Some Republicans argue that there is precedent for simply extending tax cuts without offsetting the costs because they are not new changes, but rather existing federal policy.
“If you’re just extending current law, we’re not raising or lowering taxes,” said Sen. Mike Crapo, R-Idaho, the new chairman of the Senate Finance Committee, on Fox News.
He called the criticism that tax cuts would increase the deficit “ridiculous.” “There is a difference between taxes and spending,” he said, “and we just have to get that message out to America.”
At the same time, the new Congress will be considering spending cuts, particularly in food stamps and health-care programs, which conservatives have long sought as part of the annual appropriations process.
One cut is almost certain to be made to the COVID-19-era subsidy that helps people pay for their own health insurance through the Affordable Care Act exchange.
The additional health-care subsidies were extended through 2025 under Democratic President Joe Biden’s Inflation Reduction Act, which also includes a number of green energy tax breaks that Republicans want to repeal.

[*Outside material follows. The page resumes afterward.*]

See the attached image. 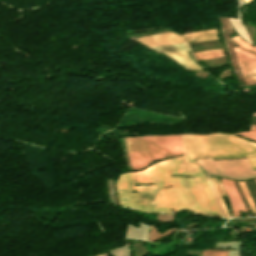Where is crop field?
I'll return each instance as SVG.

Rep. Hakeem Jeffries of New York, the House Democratic leader, scoffed at the Republican claim that they had won “some big, massive mandate” — despite the fact that the House Democrats and Republicans fought to a tie in the November election, with the GOP eking out a narrow majority.
“This notion about some mandate to make massive, far-right extreme policy changes, it doesn’t exist — it doesn’t exist,” Jeffries told CNN.
Republicans intend to use reconciliation, a budgetary process that allows for majority passage in Congress, essentially along party lines, without the threat of a filibuster in the Senate, which can stall a bill’s advancement unless 60 of the 100 senators agree.
It’s the same process Democrats used when they had the power in Washington to pass the Inflation Reduction Act and Obama’s health-care law despite Republican opposition.
Republicans have been here before with Trump and control of Congress, but that doesn’t guarantee they’ll be able to achieve their goals, especially given Democratic opposition.
Still, House Speaker Mike Johnson, R-La., who has been collaborating closely with Trump on the agenda, has promised a “breakneck” pace in the first 100 days “because we have a lot to fix.”